Rupiah Melemah ke 17.739 per Dolar AS, Pasar Cermati Kebijakan The Fed

Rupiah hari ini melemah ke 17.739 per dolar AS setelah The Fed menaikkan suku bunga acuan 25 basis poin.

oleh Arthur GideonDiterbitkan 17 September 2026, 11:40 WIB
Petugas valas menghitung mata uang dolar AS di DolarAsia Valas di kawasan BSD, Tangerang Selatan, Banten. (merdeka.com/Arie Basuki)

Liputan6.com, Jakarta - Nilai tukar rupiah terhadap dolar AS kembali melemah pada pembukaan perdagangan Kamis. Rupiah turun 43 poin atau 0,24 persen ke level 17.739 per dolar AS dari penutupan sebelumnya 17.696 per dolar AS. Pergerakan rupiah masih dibayangi kebijakan moneter Amerika Serikat, tingginya yield US Treasury, serta sentimen terhadap kondisi fiskal dalam negeri.

Research and Development Indonesia Commodity & Derivatives Exchange (ICDX), Muhammad Amru Syifa menyatakan pergerakan kurs rupiah hari ini dipengaruhi perkembangan kebijakan moneter AS.

“Pergerakan rupiah saat ini masih dipengaruhi oleh perkembangan kebijakan moneter AS dan kondisi pasar global,” ucapnya dikutip dari Antara, Kamis (17/9/2026).
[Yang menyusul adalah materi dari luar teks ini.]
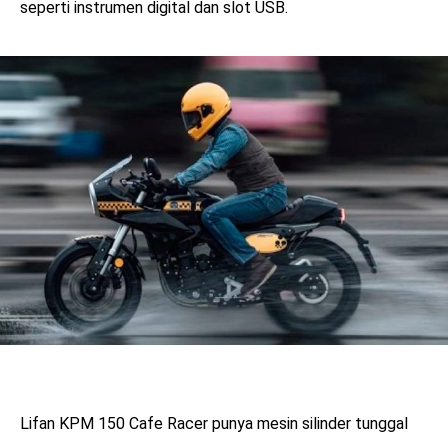
seperti instrumen digital dan slot USB.
Lifan KPM 150 Cafe Racer punya mesin silinder tunggal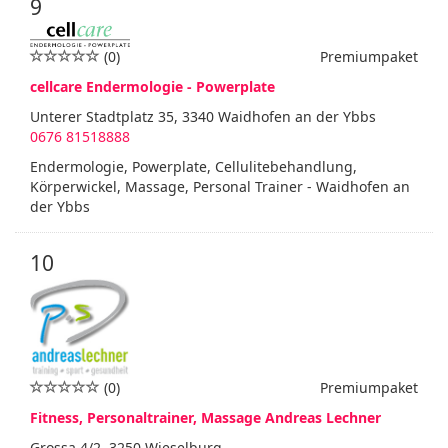
9
(0)
Premiumpaket
cellcare Endermologie - Powerplate
Unterer Stadtplatz 35, 3340 Waidhofen an der Ybbs
0676 81518888
Endermologie, Powerplate, Cellulitebehandlung,
Körperwickel, Massage, Personal Trainer - Waidhofen an
der Ybbs
10
(0)
Premiumpaket
Fitness, Personaltrainer, Massage Andreas Lechner
Grossa 4/2, 3250 Wieselburg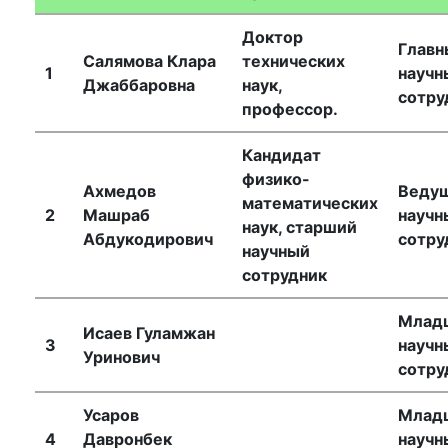
наук
Доктор
Главн
Салямова Клара
технических
1
научн
Джаббаровна
наук,
Академики
сотру
профессор.
института
Кандидат
физико-
Ахмедов
Веду
математических
2
Машраб
научн
наук, старший
Абдукодирович
сотру
научный
сотрудник
Млад
Исаев Гуламжан
3
научн
Уринович
сотру
Усаров
Млад
4
Давронбек
научн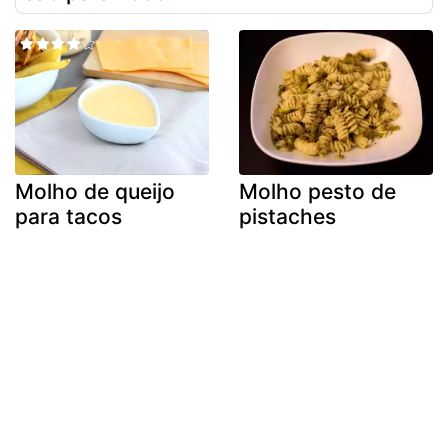
Molho de queijo
Molho pesto de
para tacos
pistaches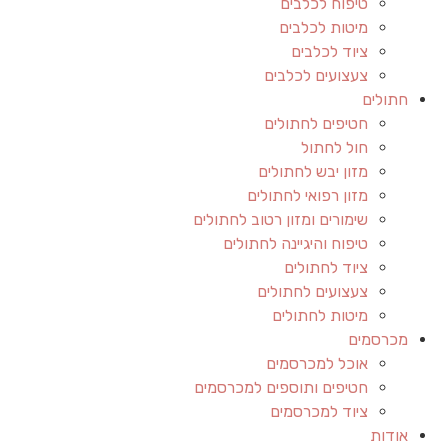
טיפוח לכלבים
מיטות לכלבים
ציוד לכלבים
צעצועים לכלבים
חתולים
חטיפים לחתולים
חול לחתול
מזון יבש לחתולים
מזון רפואי לחתולים
שימורים ומזון רטוב לחתולים
טיפוח והיגיינה לחתולים
ציוד לחתולים
צעצועים לחתולים
מיטות לחתולים
מכרסמים
אוכל למכרסמים
חטיפים ותוספים למכרסמים
ציוד למכרסמים
אודות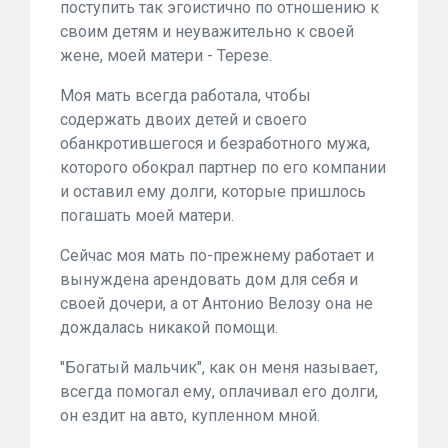
поступить так эгоистично по отношению к
своим детям и неуважительно к своей
жене, моей матери - Терезе.
Моя мать всегда работала, чтобы
содержать двоих детей и своего
обанкротившегося и безработного мужа,
которого обокрал партнер по его компании
и оставил ему долги, которые пришлось
погашать моей матери.
Сейчас моя мать по-прежнему работает и
вынуждена арендовать дом для себя и
своей дочери, а от Антонио Велозу она не
дождалась никакой помощи.
"Богатый мальчик", как он меня называет,
всегда помогал ему, оплачивал его долги,
он ездит на авто, купленном мной.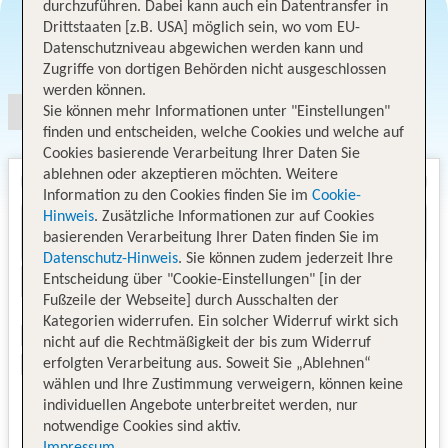
durchzuführen. Dabei kann auch ein Datentransfer in
Drittstaaten [z.B. USA] möglich sein, wo vom EU-
Angebotsauswahl
Datenschutzniveau abgewichen werden kann und
Zugriffe von dortigen Behörden nicht ausgeschlossen
werden können.
Sie können mehr Informationen unter "Einstellungen"
finden und entscheiden, welche Cookies und welche auf
Cookies basierende Verarbeitung Ihrer Daten Sie
ablehnen oder akzeptieren möchten. Weitere
Information zu den Cookies finden Sie im
Cookie-
Hinweis
. Zusätzliche Informationen zur auf Cookies
basierenden Verarbeitung Ihrer Daten finden Sie im
Datenschutz-Hinweis
. Sie können zudem jederzeit Ihre
Entscheidung über "Cookie-Einstellungen" [in der
Fußzeile der Webseite] durch Ausschalten der
Kategorien widerrufen. Ein solcher Widerruf wirkt sich
nicht auf die Rechtmäßigkeit der bis zum Widerruf
erfolgten Verarbeitung aus. Soweit Sie „Ablehnen“
wählen und Ihre Zustimmung verweigern, können keine
individuellen Angebote unterbreitet werden, nur
notwendige Cookies sind aktiv.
Tekanan terhadap rupiah muncul setelah Federal Reserve atau The Fed menaikkan suku bunga acuan sebesar 25 basis poin pada Rabu (16/9/2026). Dengan keputusan tersebut, suku bunga acuan AS kini berada pada kisaran 3,75-4,00 persen.

Kenaikan suku bunga dilakukan ketika inflasi Amerika Serikat masih berada di atas target. Kebijakan tersebut kemudian memberikan dukungan terhadap dolar AS sekaligus menjaga imbal hasil atau yield US Treasury tetap berada pada level tinggi.

Kondisi itu membuat ruang penguatan rupiah menjadi lebih terbatas. Investor masih mencermati arah kebijakan moneter AS, terutama setelah keputusan terbaru The Fed.

 

Kondisi Fiskal dan Stabilitas Pasar Keuangan

Teller menghitung lembaran mata uang dolar AS di penukaran mata uang, Jakarta. (Liputan6.com/Angga Yuniar)

Di tengah tekanan dari pasar global, terdapat sentimen yang sedikit memberikan ruang bagi mata uang regional, termasuk rupiah. Salah satunya berasal dari penurunan harga minyak setelah kekhawatiran mengenai pasokan mulai mereda.

“Dengan kondisi tersebut, rupiah berpotensi bergerak volatil dan masih berada dalam tekanan dalam jangka pendek, dengan kisaran 17.650 per dolar AS- 17.800 per dolar AS. Pergerakan selanjutnya akan dipengaruhi oleh arah kebijakan The Fed, perkembangan yield US Treasury, serta sentimen terhadap kondisi fiskal domestik,” ungkap dia.

Menurut Amru, perhatian pelaku pasar di dalam negeri juga masih tertuju pada kondisi fiskal dan stabilitas pasar keuangan. Kemampuan pemerintah menjaga kredibilitas Anggaran Pendapatan dan Belanja Negara (APBN) menjadi salah satu hal yang diperhatikan, khususnya di tengah tekanan eksternal.

Dengan berbagai sentimen tersebut, pergerakan rupiah dalam jangka pendek diperkirakan tetap dinamis. Pasar akan mencermati perkembangan kebijakan The Fed, pergerakan yield US Treasury, harga minyak, serta persepsi investor terhadap kondisi fiskal Indonesia.